Other arguments revolve around the inflexibility of the length of lead which might be introduced by my hon. Friend's proposals. It is noticeable that we are talking about the more expensive products, where the cost represents a smaller proportion of the total cost. That may be accompanied by a marketing promotion effort. The relative cost burden of my hon. Friend's proposal on the less expensive appliances would be even greater. Again, we must take that very much into consideration. The fact that consumers are perhaps more conscious of cost than convenience in that segment of the market and that the manufacturers' response to market behaviour is to provide what the consumer wants—a cheaper product with no attached plug—should also be borne in mind.

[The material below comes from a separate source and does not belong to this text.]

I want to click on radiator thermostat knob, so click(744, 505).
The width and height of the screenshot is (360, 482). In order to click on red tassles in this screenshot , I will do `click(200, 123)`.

As I mentioned earlier, there are signs that manufacturing industry is moving in the direction of attaching plugs where it feels that there is a consumer demand that it can meet. That is very much in tune with what my Department and the Government feel should take place. I recognise that some sectors of the appliance industry will believe that they would be at a competitive disadvantage without the support of some kind of mandatory prescription. I do not consider that a mandatory approach would be justified at this stage, bat this does not exclude the possibility of exploring other methods by which industry might, in collaboration with the distribution or retail sector, provide such a service to meet public demand. I am sure that the industry will take note of the points my hon. Friend has made in the debate.

I hope that the debate will allow further consideration to be given not just by the House but by the industry to the points which my hon. Friend has made and to the points which I have made in reply in the hope that there will be a voluntary move, not involving compulsion, towards a solution which will help consumers and the industry alike.

Question put and agreed to.

Adjourned accordingly at six minutes before Twelve o'clock.